I then decided, in the absence of Mrs. Bumley, to take my vixen herself along to Dunstan’s Cottage. Wasn’t she the most convincing proof of the truth of my story? Of course, the difficulties of such a project soon became apparent to me. First of all, elementary common sense obliged me to foresee her behavior, or rather misbehavior, in a strange house, and the resultant wreckage. To chase after her amid a hundred precious knickknacks might provide a film sequence worthy of Mack Sennett, but was unthinkable in respectable real life. Furthermore, if Nanny had acquired the knack of dressing her almost decently, I myself only succeeded at the cost of disheartening difficulties which, on some days, even proved insuperable. And neither I nor the nurse was as yet able to force her to have a bath. With the result that when the doors and windows were kept shut her room was very soon impregnated with a rather powerful animal odor. This was the case once more in Nanny’s absence, since I was busy on the farm and unable to keep watch on her all day. When I returned in the evening, the smell almost choked me.

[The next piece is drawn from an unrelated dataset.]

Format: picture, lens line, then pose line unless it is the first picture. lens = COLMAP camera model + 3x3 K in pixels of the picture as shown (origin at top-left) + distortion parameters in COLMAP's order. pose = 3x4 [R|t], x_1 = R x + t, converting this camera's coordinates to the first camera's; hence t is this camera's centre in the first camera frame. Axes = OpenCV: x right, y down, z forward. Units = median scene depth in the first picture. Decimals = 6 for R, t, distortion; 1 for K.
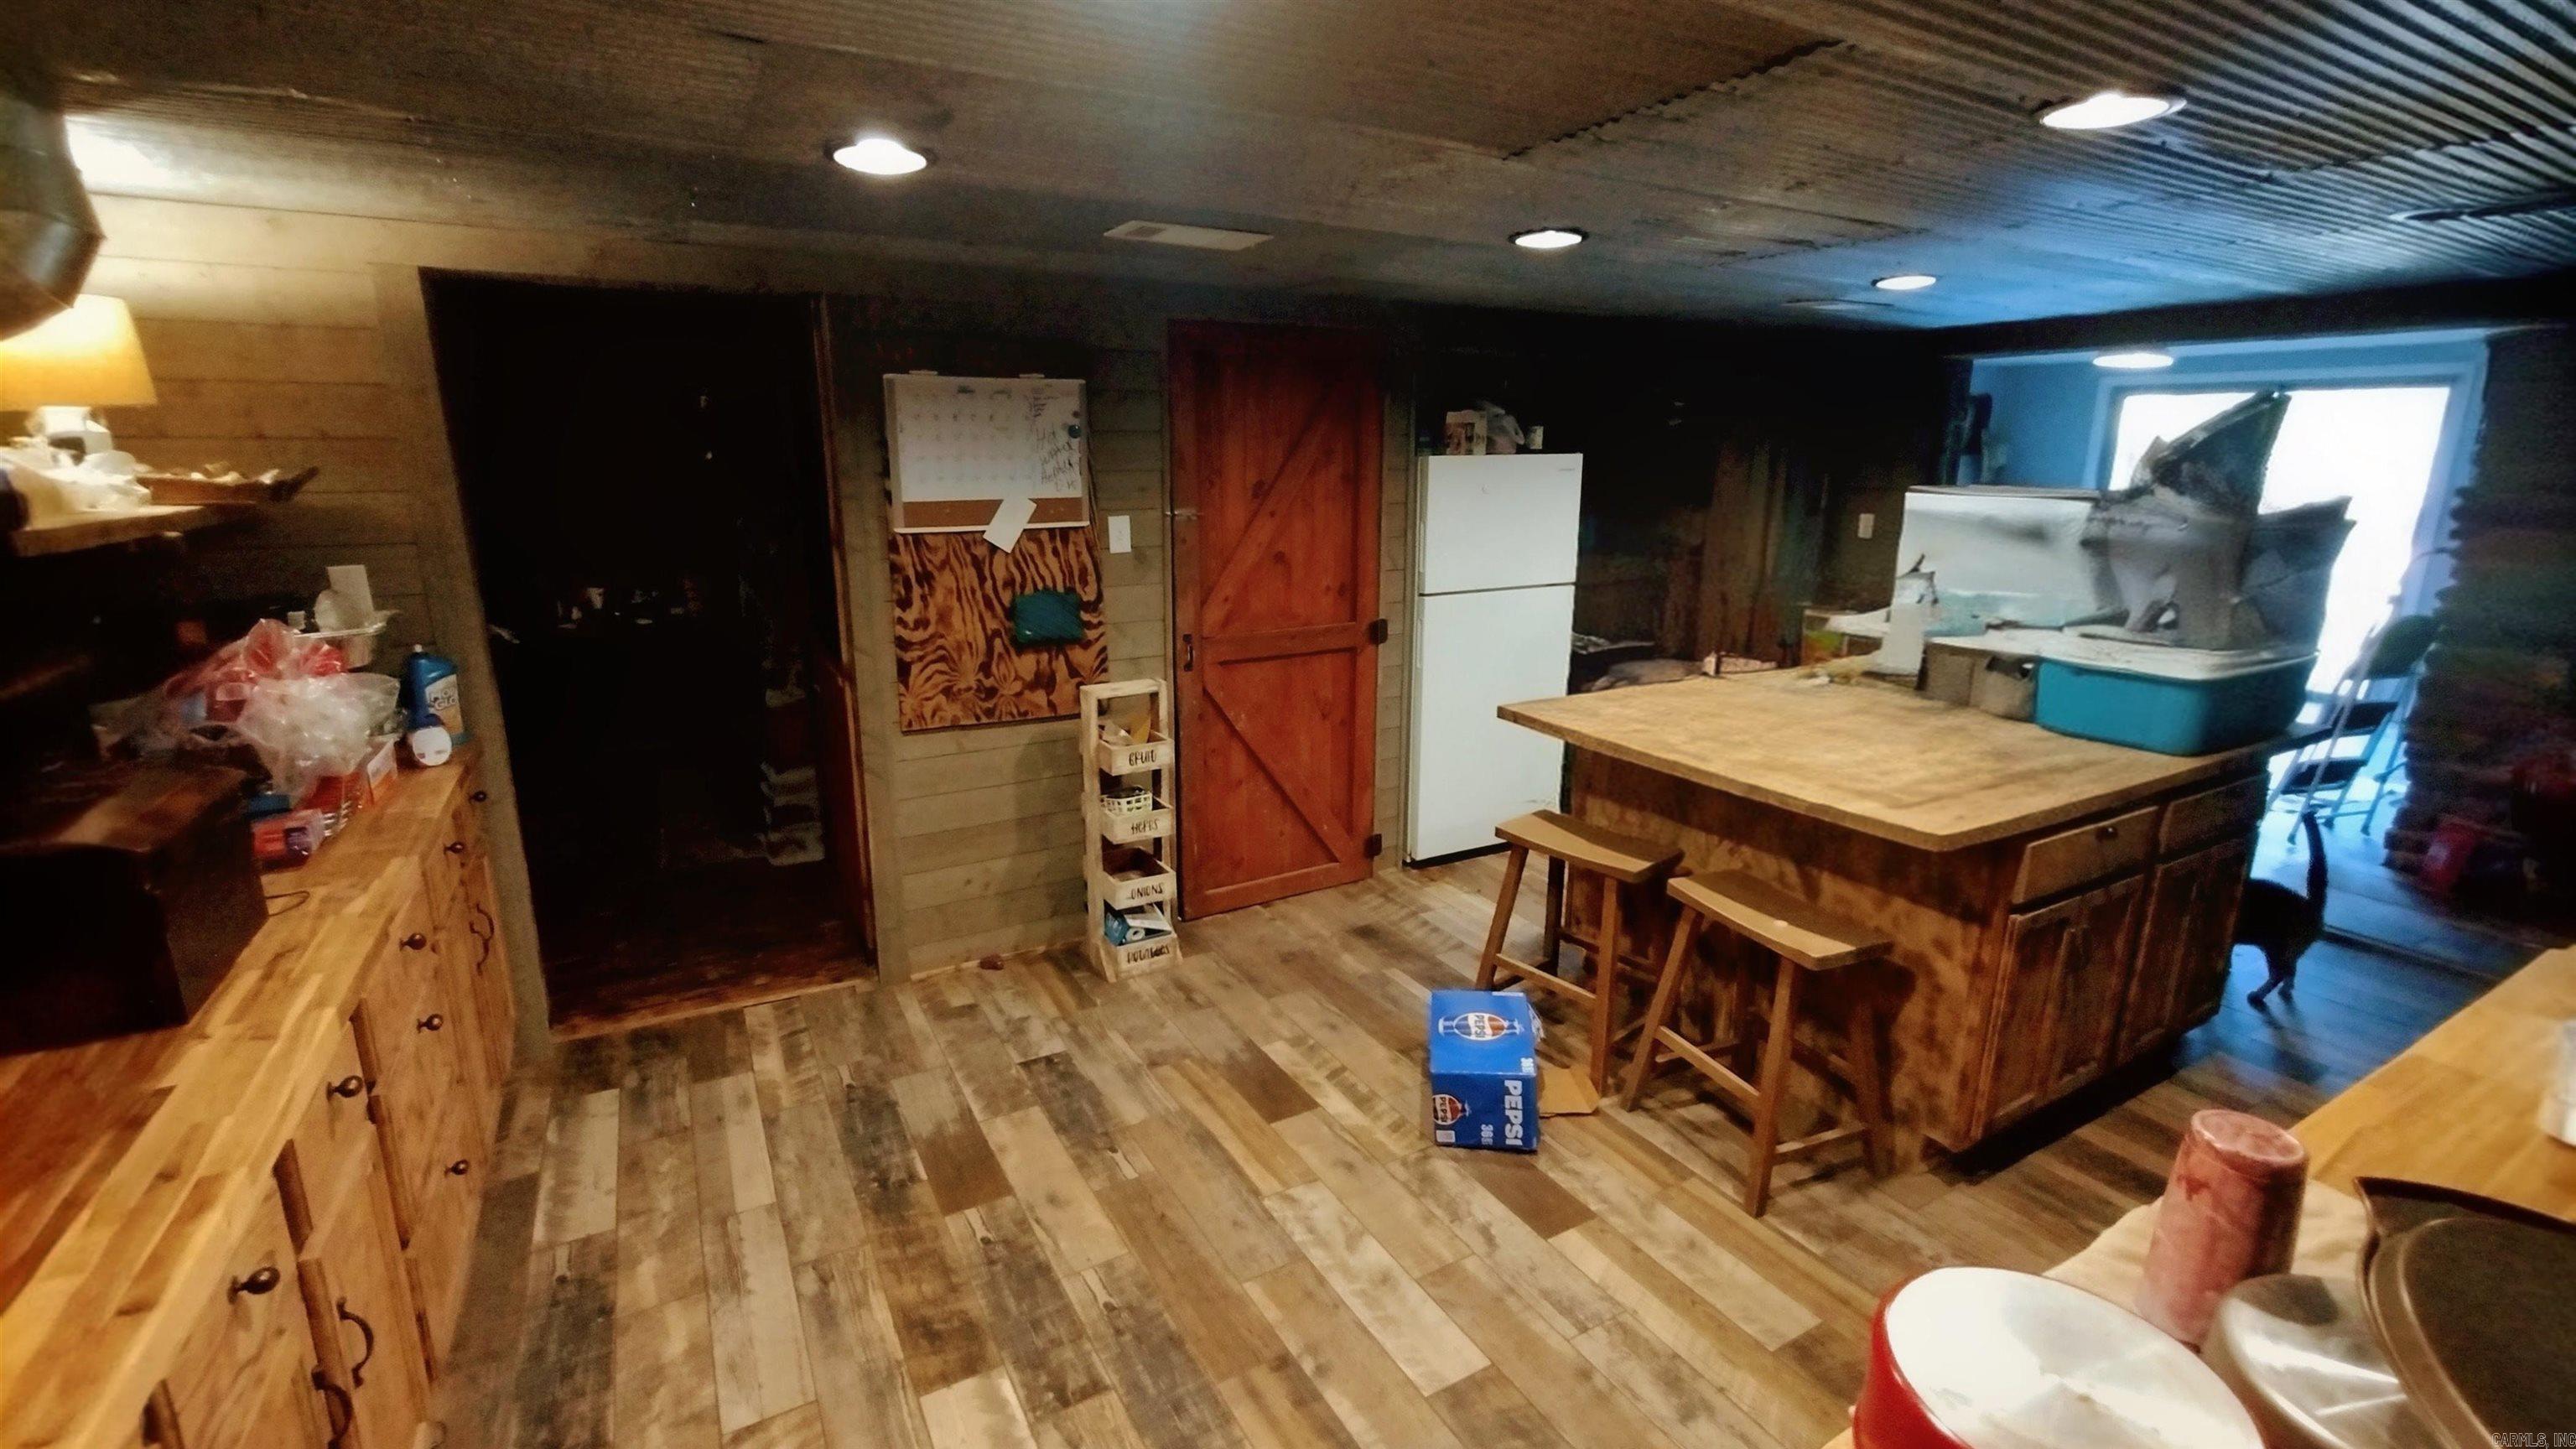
lens RADIAL K [[1113.7, 0, 1288.0], [0, 1113.7, 724.5], [0, 0, 1]] dist [0.000519, 0.000020]
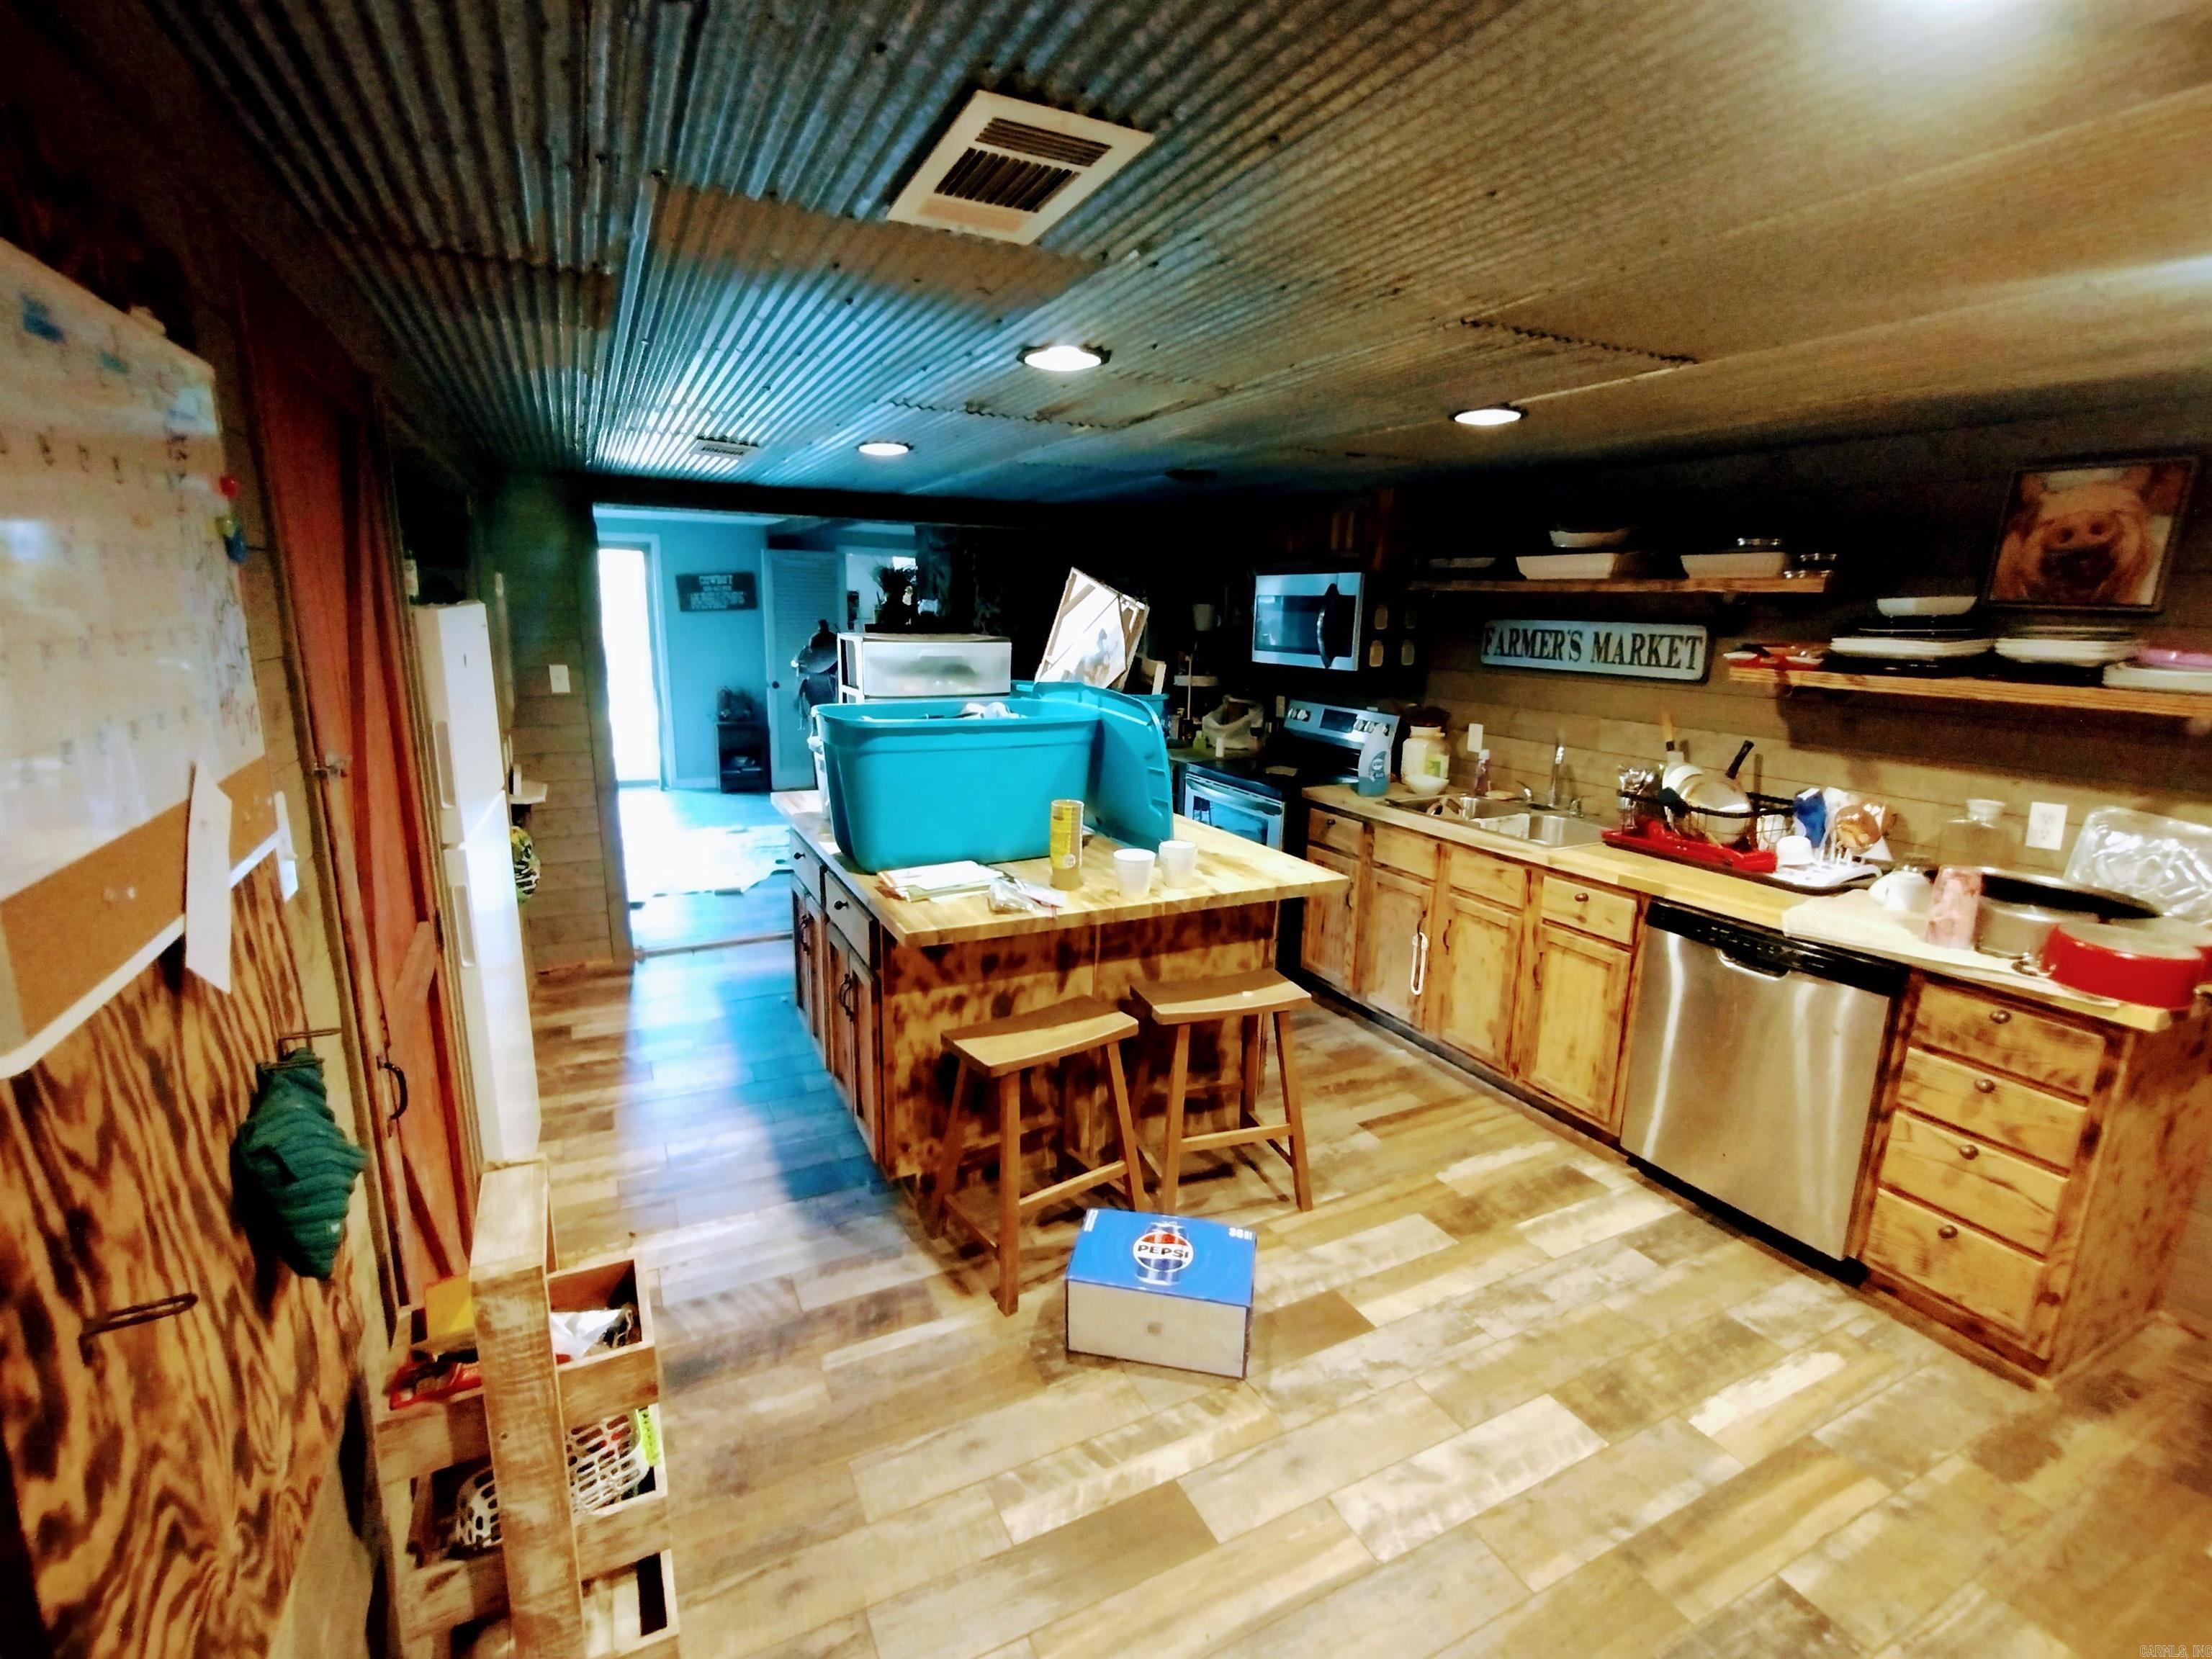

I could not ask Fanny to replace me: she dared not come close to “my poor niece” who, she confessed scared the life out of her. “I haven’t much brains as it is,” she said, “and to see some who have none at all gives me the creeps! I’d ever so much rather run away,” she added, and did as she said.
To get rid of this unbearable odor I would have to throw the room open to wholesome drafts, spread the rugs and blankets out in the garden. But how could I, all by myself, leave a window open without running the risk that Sylva would jump out? A six- or eight-foot leap would not scare her, I thought, and nothing allowed me to suppose that she had lost her desire to run away, to return to the alluring forest. I would therefore have to tie her up. But that was easier said than done. To put a buckle on one of my belts, a chain to the buckle, and fix the chain to the bedpost presented no problem; but there remained the problem of finding a means of slipping the belt onto Sylva. It was rather like putting a pinch of salt on a bird’s tail.
Take advantage of her sleep? Her slumber was too light and tense, too wary to ensure success. She still slept like a fox; anything would wake her. I eventually decided that I had only one chance to succeed: during our games. For Sylva loved to play with Nanny or me whenever we were willing.